Oyo não se casou oficialmente, mas Akiiki disse que “a continuidade da Coroa está assegurada”.
“Sua Majestade deixa um Príncipe como herdeiro, cuja identidade será formalmente revelada no momento oportuno, de acordo com as tradições e costumes do Reino de Tooro”, explicou ele.
Quando ele se tornou rei em 1995, foi estabelecida uma regência, que incluía a rainha-mãe, até que Oyo completasse 18 anos, quando houve uma coroação oficial.
O jovem rei era muito respeitado pelo seu povo e, de acordo com uma reportagem do jornal Daily Monitor, ele promovia causas como o empoderamento da juventude, a educação e a conservação do clima, bem como a conscientização sobre o HIV/Aids.
A maior e mais influente instituição tradicional do país, o Reino de Buganda, afirmou que se solidariza com o povo de Tooro após a morte de seu monarca, classificando-o como uma figura valiosa para Uganda.
Da mesma forma, o Reino de Rwenzururu também expressou suas condolências a “todos aqueles que lamentam esta grande perda”, de acordo com relatos da imprensa local.
Outros também prestaram suas homenagens ao falecido rei.
A Federação de Futebol do Uganda homenageou o rei Oyo como um “verdadeiro amigo do futebol” e anunciou um minuto de silêncio antes do início de todas as partidas até 4 de setembro, em memória de seu “legado, amor, paixão e contribuição” ao esporte.

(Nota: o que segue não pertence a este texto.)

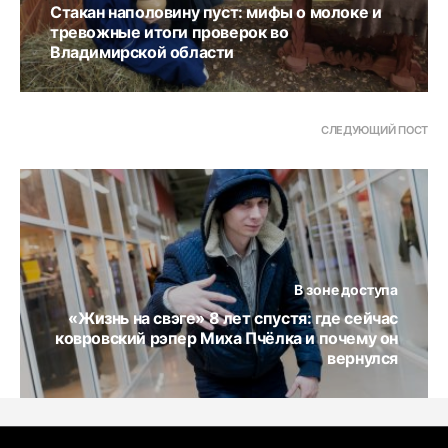
Стакан наполовину пуст: мифы о молоке и
тревожные итоги проверок во
Владимирской области
СЛЕДУЮЩИЙ ПОСТ
В зоне доступа
«Жизнь на свэге» 8 лет спустя: где сейчас
ковровский рэпер Миха Пчёлка и почему он
вернулся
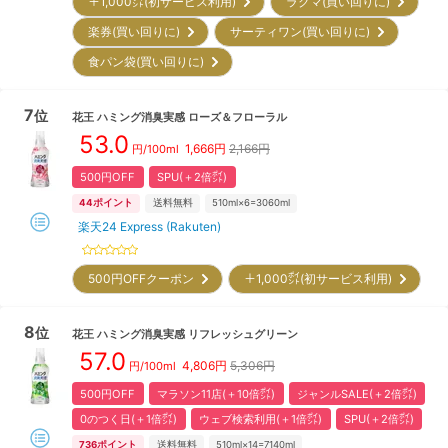
＋1,000㌽(初サービス利用)
ラクマ(買い回りに)
楽券(買い回りに)
サーティワン(買い回りに)
食パン袋(買い回りに)
7
位
花王
ハミング消臭実感 ローズ＆フローラル
53.0
1,666
円
2,166円
円/
100ml
500円OFF
SPU(＋2倍㌽)
44
ポイント
送料無料
510ml×6=3060ml
楽天24 Express (Rakuten)
500円OFFクーポン
＋1,000㌽(初サービス利用)
8
位
花王
ハミング消臭実感 リフレッシュグリーン
57.0
4,806
円
5,306円
円/
100ml
500円OFF
マラソン11店(＋10倍㌽)
ジャンルSALE(＋2倍㌽)
0のつく日(＋1倍㌽)
ウェブ検索利用(＋1倍㌽)
SPU(＋2倍㌽)
736
ポイント
送料無料
510ml×14=7140ml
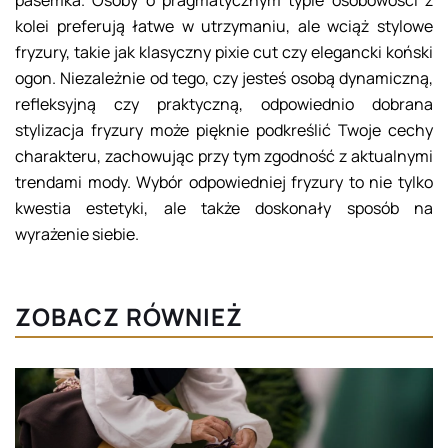
pasemka. Osoby o pragmatycznym typie osobowości z
kolei preferują łatwe w utrzymaniu, ale wciąż stylowe
fryzury, takie jak klasyczny pixie cut czy elegancki koński
ogon. Niezależnie od tego, czy jesteś osobą dynamiczną,
refleksyjną czy praktyczną, odpowiednio dobrana
stylizacja fryzury może pięknie podkreślić Twoje cechy
charakteru, zachowując przy tym zgodność z aktualnymi
trendami mody. Wybór odpowiedniej fryzury to nie tylko
kwestia estetyki, ale także doskonały sposób na
wyrażenie siebie.
ZOBACZ RÓWNIEŻ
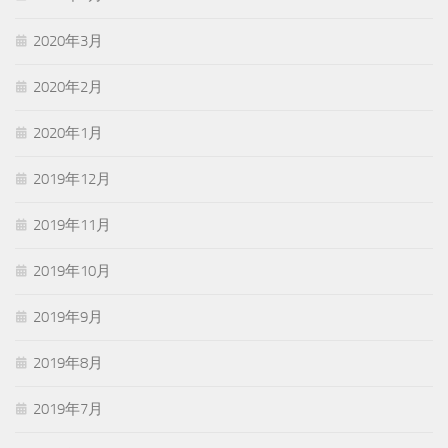
2020年3月
2020年2月
2020年1月
2019年12月
2019年11月
2019年10月
2019年9月
2019年8月
2019年7月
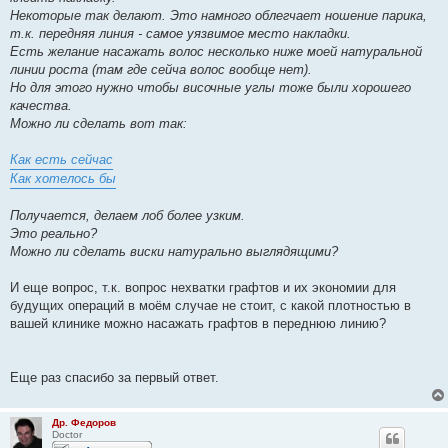
Некоторые так делают. Это намного облегчает ношение парика,
т.к. передняя линия - самое уязвимое место накладки.
Есть желание насажать волос несколько ниже моей натуральной
линии роста (там где сейча волос вообще нет).
Но для этого нужно чтобы височные углы тоже были хорошего
качества.
Можно ли сделать вот так:
Как есть сейчас
Как хотелось бы
Получается, делаем лоб более узким.
Это реально?
Можно ли сделать виски натурально выглядящими?
И еще вопрос, т.к. вопрос нехватки графтов и их экономии для
будущих операций в моём случае не стоит, с какой плотностью в
вашей клинике можно насажать графтов в переднюю линию?
Еще раз спасибо за первый ответ.
Др. Федоров
Doctor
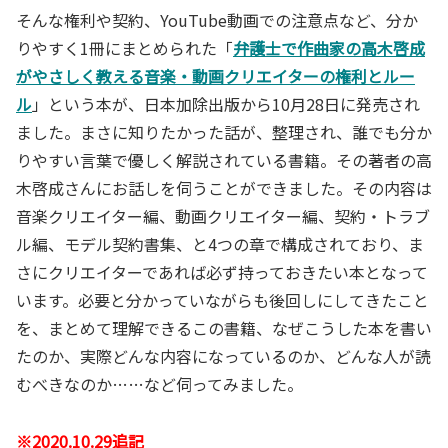
そんな権利や契約、YouTube動画での注意点など、分か
りやすく1冊にまとめられた「
弁護士で作曲家の高木啓成
がやさしく教える音楽・動画クリエイターの権利とルー
ル
」という本が、日本加除出版から10月28日に発売され
ました。まさに知りたかった話が、整理され、誰でも分か
りやすい言葉で優しく解説されている書籍。その著者の高
木啓成さんにお話しを伺うことができました。その内容は
音楽クリエイター編、動画クリエイター編、契約・トラブ
ル編、モデル契約書集、と4つの章で構成されており、ま
さにクリエイターであれば必ず持っておきたい本となって
います。必要と分かっていながらも後回しにしてきたこと
を、まとめて理解できるこの書籍、なぜこうした本を書い
たのか、実際どんな内容になっているのか、どんな人が読
むべきなのか……など伺ってみました。
※2020.10.29追記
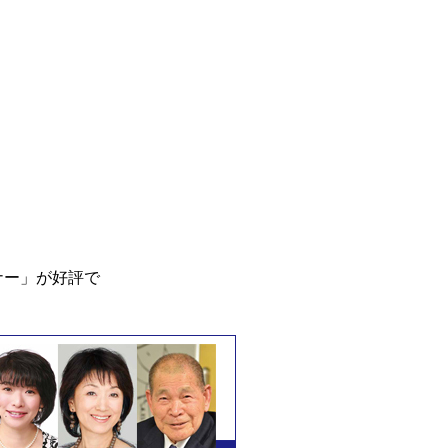
ナー」が好評で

A ministra do governo, Margaret Muhanga, descreveu o clima no reino como “sombrio… não se vê ninguém sorrindo”.
O rei estava “no auge da sua vida”, disse ela em um vídeo compartilhado nas redes sociais, “apesar de jovem, ele teve um impacto em seu reino”.
Muhanga disse que plantariam um milhão de árvores em sua homenagem durante o período de luto e quer pedir aos distritos vizinhos de Tooro que façam o mesmo.
A musicista ugandense Juliana Kanyomozi descreveu o dia como “um dia muito triste para Tooro”, em uma publicação no Instagram. “Partiu cedo demais. Que perda!!!!”
Enquanto isso, o astro pop que se tornou político, Bobi Wine, pediu que a alma do rei Oyo “descanse em paz eterna”.